Two from Dot will perform in 'Concert For One' series

Dorchester resident Ashleigh Gordon is an acclaimed violist. Photo by Monika Bach Schroeder

Two Dorchester-based musicians are among the 60 artists slated to perform in Concert For One, a new music series comprised of one-minute concerts that will take place in two Boston-area locations from September 20 through September 29. Violist Ashleigh Gordon and flutist Mayshell Morris will both feature in the music series, which was created to promote “concentrated listening” and “foster intimate connections between performers and audience members.”

The concept for the music series comes from violist and New England Conservatory graduate Rayna Yun Chou, who started the project in Taiwan in 2016 in an effort to make classical music more accessible.
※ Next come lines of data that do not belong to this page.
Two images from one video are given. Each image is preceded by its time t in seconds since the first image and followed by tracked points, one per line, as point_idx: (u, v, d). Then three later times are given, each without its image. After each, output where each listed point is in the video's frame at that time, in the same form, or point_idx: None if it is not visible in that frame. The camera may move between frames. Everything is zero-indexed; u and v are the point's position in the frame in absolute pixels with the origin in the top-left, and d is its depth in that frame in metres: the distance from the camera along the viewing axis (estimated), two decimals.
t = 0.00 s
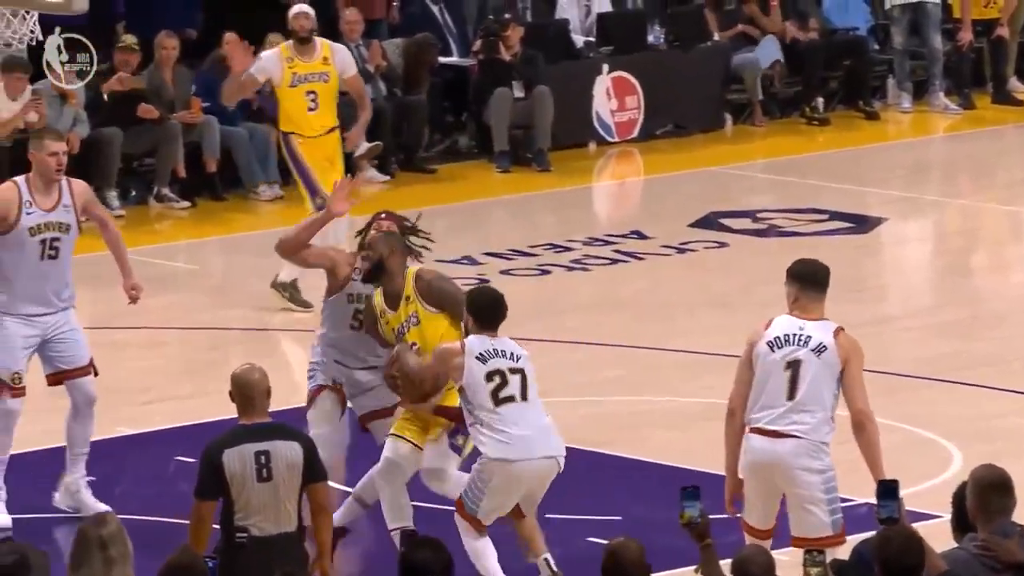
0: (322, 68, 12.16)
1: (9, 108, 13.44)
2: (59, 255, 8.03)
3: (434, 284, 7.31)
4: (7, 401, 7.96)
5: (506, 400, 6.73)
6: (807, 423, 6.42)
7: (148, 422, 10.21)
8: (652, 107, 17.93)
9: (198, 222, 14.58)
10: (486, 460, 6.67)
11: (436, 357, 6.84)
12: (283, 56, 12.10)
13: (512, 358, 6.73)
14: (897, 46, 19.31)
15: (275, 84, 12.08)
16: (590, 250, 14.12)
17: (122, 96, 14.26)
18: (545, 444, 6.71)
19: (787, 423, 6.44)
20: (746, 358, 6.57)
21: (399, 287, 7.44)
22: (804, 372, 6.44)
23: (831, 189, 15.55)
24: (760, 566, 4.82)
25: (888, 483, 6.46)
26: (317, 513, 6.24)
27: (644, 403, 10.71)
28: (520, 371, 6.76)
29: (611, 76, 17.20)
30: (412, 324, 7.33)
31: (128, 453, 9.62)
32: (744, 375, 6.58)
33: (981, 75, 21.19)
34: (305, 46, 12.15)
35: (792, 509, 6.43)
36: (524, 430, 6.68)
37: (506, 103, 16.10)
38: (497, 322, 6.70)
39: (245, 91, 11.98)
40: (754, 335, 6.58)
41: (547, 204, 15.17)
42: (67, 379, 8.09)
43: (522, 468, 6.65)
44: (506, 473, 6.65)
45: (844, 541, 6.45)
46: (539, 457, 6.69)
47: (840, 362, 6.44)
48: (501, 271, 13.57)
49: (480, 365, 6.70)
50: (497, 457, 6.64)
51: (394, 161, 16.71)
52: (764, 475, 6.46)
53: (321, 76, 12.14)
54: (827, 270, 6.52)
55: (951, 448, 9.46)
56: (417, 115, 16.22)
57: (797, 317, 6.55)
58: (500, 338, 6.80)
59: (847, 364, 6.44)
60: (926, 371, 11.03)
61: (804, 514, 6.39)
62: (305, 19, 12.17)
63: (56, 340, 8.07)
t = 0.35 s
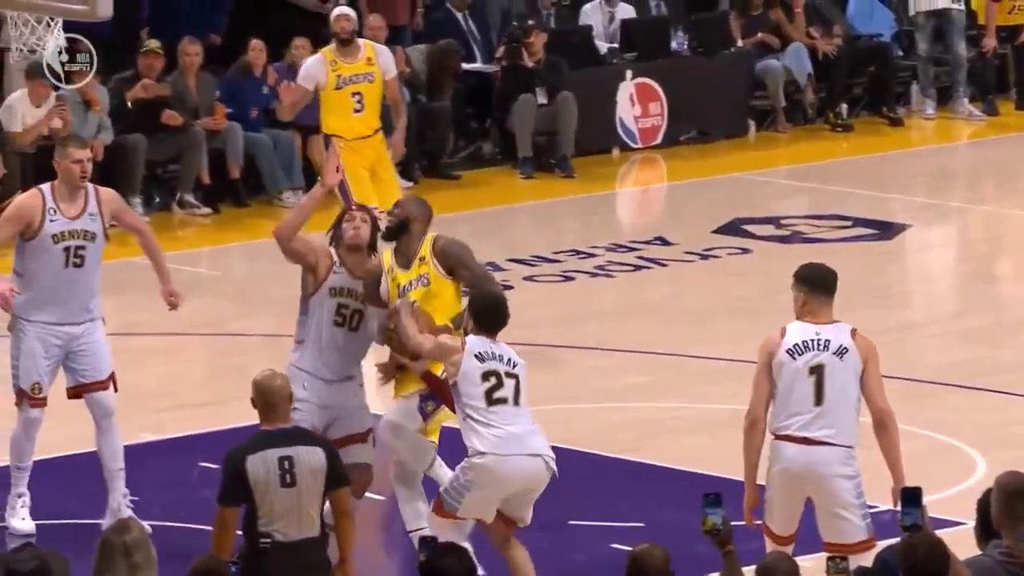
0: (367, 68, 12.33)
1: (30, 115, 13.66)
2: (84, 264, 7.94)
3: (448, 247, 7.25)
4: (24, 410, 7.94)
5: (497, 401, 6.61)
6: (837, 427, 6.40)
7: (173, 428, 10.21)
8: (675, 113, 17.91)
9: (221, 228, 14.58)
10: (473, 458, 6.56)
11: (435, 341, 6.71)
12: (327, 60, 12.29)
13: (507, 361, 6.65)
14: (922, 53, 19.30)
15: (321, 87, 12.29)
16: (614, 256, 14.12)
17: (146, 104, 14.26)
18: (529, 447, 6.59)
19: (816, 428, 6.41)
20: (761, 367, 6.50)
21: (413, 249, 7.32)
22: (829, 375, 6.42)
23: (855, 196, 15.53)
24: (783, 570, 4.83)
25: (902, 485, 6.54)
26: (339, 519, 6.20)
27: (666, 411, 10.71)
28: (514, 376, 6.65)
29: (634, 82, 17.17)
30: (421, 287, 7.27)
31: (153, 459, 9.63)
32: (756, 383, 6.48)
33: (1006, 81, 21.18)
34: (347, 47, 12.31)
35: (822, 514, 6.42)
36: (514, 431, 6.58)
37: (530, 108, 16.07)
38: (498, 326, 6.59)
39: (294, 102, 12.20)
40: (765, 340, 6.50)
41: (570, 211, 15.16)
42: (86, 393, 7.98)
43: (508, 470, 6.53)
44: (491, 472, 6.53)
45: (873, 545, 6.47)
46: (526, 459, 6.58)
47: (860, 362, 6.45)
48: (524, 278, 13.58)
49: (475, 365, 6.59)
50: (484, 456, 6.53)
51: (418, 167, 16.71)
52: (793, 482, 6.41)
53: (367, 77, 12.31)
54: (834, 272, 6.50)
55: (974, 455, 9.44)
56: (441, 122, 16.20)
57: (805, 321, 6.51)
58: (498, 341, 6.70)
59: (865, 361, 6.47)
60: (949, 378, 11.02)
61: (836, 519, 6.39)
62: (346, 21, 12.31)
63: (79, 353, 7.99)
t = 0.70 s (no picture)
0: (409, 68, 12.31)
1: (55, 125, 13.75)
2: (111, 275, 7.92)
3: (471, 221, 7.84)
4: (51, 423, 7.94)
5: (481, 406, 6.76)
6: (863, 434, 6.63)
7: (195, 437, 10.24)
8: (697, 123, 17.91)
9: (245, 237, 14.64)
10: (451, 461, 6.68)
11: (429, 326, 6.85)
12: (369, 61, 12.25)
13: (499, 366, 6.78)
14: (945, 62, 19.29)
15: (363, 87, 12.25)
16: (637, 265, 14.15)
17: (170, 113, 14.34)
18: (506, 452, 6.74)
19: (847, 434, 6.63)
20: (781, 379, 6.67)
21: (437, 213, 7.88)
22: (854, 381, 6.67)
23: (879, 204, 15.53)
24: None
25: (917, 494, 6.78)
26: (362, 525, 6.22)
27: (685, 419, 10.74)
28: (502, 382, 6.80)
29: (657, 91, 17.18)
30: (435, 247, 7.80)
31: (172, 467, 9.68)
32: (778, 391, 6.65)
33: None
34: (390, 49, 12.29)
35: (854, 521, 6.64)
36: (492, 436, 6.73)
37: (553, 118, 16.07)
38: (496, 324, 6.75)
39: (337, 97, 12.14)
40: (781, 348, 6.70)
41: (595, 220, 15.17)
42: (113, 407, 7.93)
43: (485, 475, 6.67)
44: (465, 476, 6.67)
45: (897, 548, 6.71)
46: (503, 467, 6.72)
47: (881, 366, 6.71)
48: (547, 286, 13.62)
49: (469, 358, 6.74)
50: (464, 458, 6.66)
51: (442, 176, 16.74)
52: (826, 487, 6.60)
53: (410, 77, 12.31)
54: (844, 281, 6.75)
55: (992, 465, 9.45)
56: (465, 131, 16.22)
57: (818, 329, 6.74)
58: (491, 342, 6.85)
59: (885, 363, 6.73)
60: (968, 388, 11.03)
61: (873, 524, 6.62)
62: (389, 22, 12.18)
63: (110, 366, 7.95)
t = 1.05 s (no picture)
0: (451, 72, 11.45)
1: (82, 131, 14.00)
2: (142, 281, 7.80)
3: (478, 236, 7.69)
4: (81, 430, 7.85)
5: (460, 400, 6.82)
6: (891, 438, 6.69)
7: (218, 441, 10.32)
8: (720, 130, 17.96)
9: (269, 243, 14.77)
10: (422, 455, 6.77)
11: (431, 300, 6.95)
12: (411, 65, 11.42)
13: (487, 362, 6.84)
14: (968, 70, 19.40)
15: (404, 92, 11.43)
16: (660, 271, 14.22)
17: (195, 119, 14.49)
18: (476, 448, 6.82)
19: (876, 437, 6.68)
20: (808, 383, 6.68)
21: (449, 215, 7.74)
22: (882, 384, 6.71)
23: (903, 211, 15.58)
24: None
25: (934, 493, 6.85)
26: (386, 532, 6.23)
27: (700, 424, 10.82)
28: (486, 379, 6.84)
29: (681, 98, 17.27)
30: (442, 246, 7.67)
31: (189, 471, 9.76)
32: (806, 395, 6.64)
33: None
34: (433, 53, 11.47)
35: (883, 519, 6.71)
36: (461, 434, 6.80)
37: (577, 126, 16.15)
38: (494, 315, 6.79)
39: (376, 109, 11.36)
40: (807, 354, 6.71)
41: (618, 227, 15.25)
42: (146, 416, 7.82)
43: (454, 469, 6.76)
44: (431, 470, 6.77)
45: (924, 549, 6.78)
46: (471, 462, 6.80)
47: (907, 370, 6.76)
48: (571, 292, 13.70)
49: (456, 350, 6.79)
50: (434, 452, 6.76)
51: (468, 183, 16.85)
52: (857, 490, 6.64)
53: (450, 81, 11.43)
54: (864, 287, 6.79)
55: (1007, 472, 9.51)
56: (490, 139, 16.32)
57: (840, 333, 6.77)
58: (487, 336, 6.90)
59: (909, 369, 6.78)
60: (985, 393, 11.11)
61: (903, 523, 6.68)
62: (433, 25, 11.43)
63: (143, 373, 7.83)
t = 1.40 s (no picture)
0: (487, 85, 11.74)
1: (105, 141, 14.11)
2: (166, 284, 7.94)
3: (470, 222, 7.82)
4: (110, 433, 7.96)
5: (442, 380, 7.05)
6: (914, 444, 6.77)
7: (241, 448, 10.47)
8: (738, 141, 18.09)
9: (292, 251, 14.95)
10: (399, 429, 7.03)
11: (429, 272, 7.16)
12: (448, 78, 11.74)
13: (470, 343, 7.07)
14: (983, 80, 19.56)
15: (441, 104, 11.72)
16: (677, 280, 14.36)
17: (215, 130, 14.72)
18: (455, 427, 7.05)
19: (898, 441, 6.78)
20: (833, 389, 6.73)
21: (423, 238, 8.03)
22: (906, 390, 6.78)
23: (918, 221, 15.71)
24: None
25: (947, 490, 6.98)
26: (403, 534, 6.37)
27: (716, 431, 10.95)
28: (469, 360, 7.08)
29: (698, 109, 17.41)
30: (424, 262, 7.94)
31: (211, 477, 9.91)
32: (832, 401, 6.70)
33: None
34: (470, 66, 11.77)
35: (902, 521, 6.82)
36: (435, 413, 7.03)
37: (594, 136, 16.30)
38: (489, 302, 7.06)
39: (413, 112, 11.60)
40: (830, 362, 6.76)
41: (636, 236, 15.38)
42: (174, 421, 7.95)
43: (430, 446, 7.00)
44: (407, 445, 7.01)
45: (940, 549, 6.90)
46: (451, 441, 7.03)
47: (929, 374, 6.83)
48: (589, 301, 13.84)
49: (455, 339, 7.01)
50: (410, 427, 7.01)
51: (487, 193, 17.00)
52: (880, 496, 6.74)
53: (487, 94, 11.72)
54: (884, 293, 6.83)
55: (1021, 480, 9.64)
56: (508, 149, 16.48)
57: (862, 339, 6.82)
58: (478, 321, 7.15)
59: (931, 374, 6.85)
60: (998, 402, 11.23)
61: (921, 524, 6.80)
62: (470, 41, 11.79)
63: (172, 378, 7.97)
While the original Concert For One concept featured only classical musicians, the Boston iteration will include performers and instruments across several genres. Chou told the Reporter the idea for the concert series — presented by Celebrity Series Boston— began with a quote from Winston Churchill.
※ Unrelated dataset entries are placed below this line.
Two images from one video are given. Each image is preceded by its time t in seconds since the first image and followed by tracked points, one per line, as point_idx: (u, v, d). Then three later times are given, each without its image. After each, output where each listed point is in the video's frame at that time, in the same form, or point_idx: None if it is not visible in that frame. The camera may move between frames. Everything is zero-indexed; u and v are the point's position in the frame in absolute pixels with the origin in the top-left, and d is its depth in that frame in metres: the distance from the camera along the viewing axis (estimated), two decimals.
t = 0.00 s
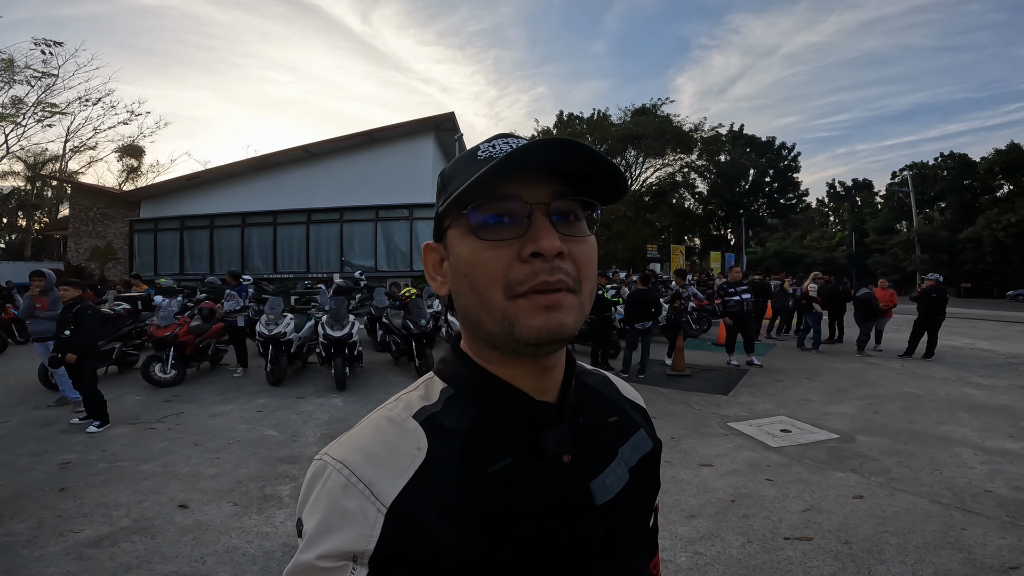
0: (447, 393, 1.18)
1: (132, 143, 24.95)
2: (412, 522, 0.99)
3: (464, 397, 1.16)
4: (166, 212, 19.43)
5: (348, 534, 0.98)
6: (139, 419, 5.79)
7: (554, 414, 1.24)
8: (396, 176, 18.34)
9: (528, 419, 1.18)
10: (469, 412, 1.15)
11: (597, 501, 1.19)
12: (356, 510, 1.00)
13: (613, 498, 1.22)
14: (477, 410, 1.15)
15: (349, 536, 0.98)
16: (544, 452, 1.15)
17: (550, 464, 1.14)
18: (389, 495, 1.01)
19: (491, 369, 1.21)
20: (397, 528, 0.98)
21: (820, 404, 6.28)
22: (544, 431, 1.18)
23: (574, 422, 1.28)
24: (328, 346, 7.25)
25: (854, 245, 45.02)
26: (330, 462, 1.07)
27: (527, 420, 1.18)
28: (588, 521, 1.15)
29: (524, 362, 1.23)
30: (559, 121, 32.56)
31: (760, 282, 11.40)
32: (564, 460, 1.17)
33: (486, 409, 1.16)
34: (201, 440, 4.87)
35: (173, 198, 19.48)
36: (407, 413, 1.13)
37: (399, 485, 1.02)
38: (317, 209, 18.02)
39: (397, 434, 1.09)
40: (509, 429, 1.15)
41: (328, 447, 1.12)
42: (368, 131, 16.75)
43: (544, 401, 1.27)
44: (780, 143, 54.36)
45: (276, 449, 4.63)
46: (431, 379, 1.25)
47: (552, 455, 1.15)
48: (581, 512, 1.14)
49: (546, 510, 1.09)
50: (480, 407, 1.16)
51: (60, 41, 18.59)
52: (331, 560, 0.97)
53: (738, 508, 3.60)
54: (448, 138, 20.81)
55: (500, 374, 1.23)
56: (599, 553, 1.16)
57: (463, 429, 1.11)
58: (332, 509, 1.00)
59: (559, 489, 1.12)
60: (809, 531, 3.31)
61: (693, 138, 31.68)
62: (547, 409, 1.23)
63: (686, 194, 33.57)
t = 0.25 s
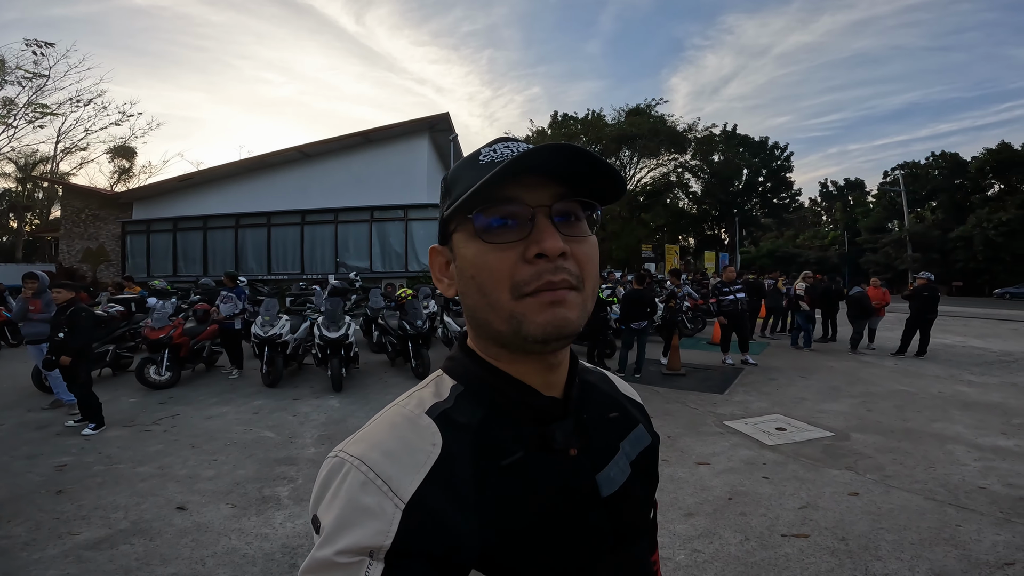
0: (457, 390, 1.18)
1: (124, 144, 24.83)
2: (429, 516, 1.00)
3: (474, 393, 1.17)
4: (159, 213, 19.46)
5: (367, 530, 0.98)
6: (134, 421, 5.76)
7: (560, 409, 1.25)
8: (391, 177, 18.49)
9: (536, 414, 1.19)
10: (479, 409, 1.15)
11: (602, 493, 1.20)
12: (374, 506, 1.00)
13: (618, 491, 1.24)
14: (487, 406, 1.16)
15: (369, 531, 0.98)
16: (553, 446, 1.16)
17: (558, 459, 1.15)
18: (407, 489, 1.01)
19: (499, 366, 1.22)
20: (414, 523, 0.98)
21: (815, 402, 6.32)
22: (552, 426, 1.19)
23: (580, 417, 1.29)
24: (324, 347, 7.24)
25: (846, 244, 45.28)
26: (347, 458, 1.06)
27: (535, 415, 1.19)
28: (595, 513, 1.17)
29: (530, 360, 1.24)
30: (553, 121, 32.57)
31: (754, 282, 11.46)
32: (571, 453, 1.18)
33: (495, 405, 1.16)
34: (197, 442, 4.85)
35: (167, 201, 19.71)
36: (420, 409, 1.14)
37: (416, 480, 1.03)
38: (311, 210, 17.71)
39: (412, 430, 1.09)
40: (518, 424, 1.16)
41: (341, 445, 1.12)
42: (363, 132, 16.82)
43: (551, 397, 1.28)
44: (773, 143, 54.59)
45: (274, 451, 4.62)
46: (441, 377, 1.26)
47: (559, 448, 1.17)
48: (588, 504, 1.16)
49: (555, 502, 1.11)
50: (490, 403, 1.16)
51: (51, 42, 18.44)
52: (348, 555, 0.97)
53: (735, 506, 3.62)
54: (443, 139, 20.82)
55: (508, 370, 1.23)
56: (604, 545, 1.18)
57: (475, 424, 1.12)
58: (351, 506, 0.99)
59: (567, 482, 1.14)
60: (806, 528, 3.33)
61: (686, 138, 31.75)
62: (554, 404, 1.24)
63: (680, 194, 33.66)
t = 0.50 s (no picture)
0: (463, 389, 1.19)
1: (114, 145, 24.63)
2: (439, 515, 1.01)
3: (481, 393, 1.18)
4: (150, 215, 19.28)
5: (377, 529, 0.99)
6: (128, 424, 5.72)
7: (565, 407, 1.26)
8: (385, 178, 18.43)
9: (543, 414, 1.21)
10: (486, 407, 1.16)
11: (607, 491, 1.22)
12: (384, 505, 1.01)
13: (621, 487, 1.26)
14: (494, 405, 1.17)
15: (379, 531, 0.99)
16: (559, 444, 1.18)
17: (564, 457, 1.17)
18: (417, 489, 1.03)
19: (505, 366, 1.23)
20: (424, 523, 1.00)
21: (808, 401, 6.37)
22: (558, 424, 1.20)
23: (584, 415, 1.31)
24: (319, 348, 7.22)
25: (838, 244, 45.61)
26: (356, 459, 1.08)
27: (541, 413, 1.20)
28: (599, 510, 1.19)
29: (536, 361, 1.25)
30: (546, 121, 32.62)
31: (747, 281, 11.52)
32: (576, 451, 1.20)
33: (502, 405, 1.17)
34: (192, 445, 4.83)
35: (158, 203, 19.57)
36: (427, 409, 1.15)
37: (426, 479, 1.04)
38: (304, 212, 17.66)
39: (420, 430, 1.10)
40: (525, 423, 1.17)
41: (349, 445, 1.13)
42: (356, 133, 16.76)
43: (556, 396, 1.29)
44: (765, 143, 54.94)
45: (270, 453, 4.61)
46: (445, 376, 1.27)
47: (564, 447, 1.18)
48: (594, 501, 1.18)
49: (562, 501, 1.12)
50: (497, 402, 1.18)
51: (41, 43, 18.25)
52: (359, 556, 0.99)
53: (732, 503, 3.65)
54: (437, 140, 20.80)
55: (515, 371, 1.25)
56: (608, 541, 1.20)
57: (483, 423, 1.13)
58: (361, 506, 1.01)
59: (572, 481, 1.15)
60: (802, 525, 3.36)
61: (679, 138, 31.89)
62: (560, 401, 1.25)
63: (673, 194, 33.78)
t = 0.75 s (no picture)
0: (456, 389, 1.20)
1: (110, 146, 24.58)
2: (431, 516, 1.02)
3: (474, 394, 1.19)
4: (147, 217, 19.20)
5: (367, 530, 1.00)
6: (126, 426, 5.71)
7: (559, 407, 1.27)
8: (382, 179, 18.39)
9: (535, 414, 1.21)
10: (479, 407, 1.17)
11: (600, 491, 1.23)
12: (375, 505, 1.02)
13: (614, 488, 1.27)
14: (488, 406, 1.18)
15: (368, 532, 0.99)
16: (552, 444, 1.18)
17: (556, 458, 1.18)
18: (407, 490, 1.03)
19: (498, 366, 1.24)
20: (415, 522, 1.00)
21: (805, 400, 6.40)
22: (551, 424, 1.21)
23: (577, 415, 1.31)
24: (317, 350, 7.22)
25: (834, 244, 45.78)
26: (347, 459, 1.08)
27: (535, 413, 1.21)
28: (592, 510, 1.20)
29: (531, 361, 1.26)
30: (543, 122, 32.67)
31: (744, 281, 11.56)
32: (569, 452, 1.20)
33: (494, 405, 1.18)
34: (191, 446, 4.82)
35: (154, 205, 19.53)
36: (419, 409, 1.15)
37: (417, 479, 1.05)
38: (301, 213, 17.63)
39: (412, 430, 1.10)
40: (518, 423, 1.18)
41: (340, 444, 1.14)
42: (354, 134, 16.75)
43: (549, 396, 1.30)
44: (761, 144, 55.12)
45: (268, 454, 4.61)
46: (438, 376, 1.27)
47: (557, 446, 1.19)
48: (586, 501, 1.19)
49: (554, 501, 1.13)
50: (490, 402, 1.18)
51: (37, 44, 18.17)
52: (348, 555, 0.99)
53: (730, 502, 3.66)
54: (434, 142, 20.82)
55: (508, 371, 1.25)
56: (601, 542, 1.21)
57: (475, 423, 1.14)
58: (350, 507, 1.01)
59: (565, 480, 1.16)
60: (800, 524, 3.38)
61: (676, 139, 31.97)
62: (553, 401, 1.26)
63: (670, 195, 33.86)
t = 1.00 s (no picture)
0: (441, 388, 1.21)
1: (105, 147, 24.49)
2: (415, 515, 1.03)
3: (459, 393, 1.20)
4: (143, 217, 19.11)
5: (352, 530, 1.01)
6: (124, 426, 5.70)
7: (546, 405, 1.28)
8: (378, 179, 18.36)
9: (521, 412, 1.22)
10: (464, 407, 1.18)
11: (588, 489, 1.24)
12: (359, 504, 1.04)
13: (604, 486, 1.27)
14: (473, 405, 1.19)
15: (354, 531, 1.01)
16: (538, 443, 1.19)
17: (544, 455, 1.19)
18: (392, 490, 1.05)
19: (484, 365, 1.25)
20: (399, 521, 1.02)
21: (802, 399, 6.43)
22: (537, 422, 1.22)
23: (566, 412, 1.32)
24: (314, 350, 7.22)
25: (829, 244, 45.96)
26: (330, 459, 1.10)
27: (521, 412, 1.22)
28: (580, 508, 1.21)
29: (518, 359, 1.27)
30: (540, 123, 32.70)
31: (740, 281, 11.61)
32: (556, 450, 1.21)
33: (480, 404, 1.19)
34: (189, 447, 4.81)
35: (149, 206, 19.42)
36: (404, 408, 1.17)
37: (402, 479, 1.06)
38: (298, 213, 17.62)
39: (397, 430, 1.12)
40: (502, 423, 1.19)
41: (326, 443, 1.15)
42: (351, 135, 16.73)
43: (537, 395, 1.32)
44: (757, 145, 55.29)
45: (267, 454, 4.61)
46: (425, 375, 1.29)
47: (543, 445, 1.20)
48: (574, 500, 1.19)
49: (540, 499, 1.14)
50: (475, 402, 1.19)
51: (32, 44, 18.05)
52: (334, 556, 1.00)
53: (728, 500, 3.68)
54: (431, 142, 20.81)
55: (495, 369, 1.27)
56: (589, 540, 1.21)
57: (461, 421, 1.15)
58: (336, 506, 1.03)
59: (551, 478, 1.17)
60: (798, 521, 3.40)
61: (672, 139, 32.05)
62: (539, 400, 1.27)
63: (667, 195, 33.95)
“One of my professors at the conservatory gave us a quote: ‘Courage is what it takes to stand up and speak. Courage is also what it takes to sit down and listen,’” she said. That image inspired her to conduct a “social experiment” in which musicians sit in one chair and play to a random listener in an adjacent chair. 

“In Taiwan there’s a large group of people that love classical music, but there’s a bigger group who have never had the opportunity to experience live music like that,” explained Chou. “This is my way of creating a middle ground for listeners and musicians to meet, in a format that reduces expectations and stereotypes, and creates necessary space.”

The one-minute performances, which are free and open to the public, will take place inside two specially outfitted shipping containers, one located in the Rose Kennedy Greenway’s Chin Park in Chinatown, and the other located at the Harvard Science Center Plaza in Cambridge.

Gordon said she is looking forward to the “hyper-intimate experience” of performing in the series.

“The intimacy will be increased because of the restrictions of space and the shortness of time,” she said. “First impressions can make lasting impressions, and in this case those impressions will be very personalized.”

Gordon, an internationally lauded violist, is also the executive director of Castle of our Skins, a Boston-based concert and educational series devoted to celebrating black artistry through music. In accordance with that series’ mission, Gordon said she plans to perform an excerpt from a piece of music by a black composer or a composer from the African diaspora.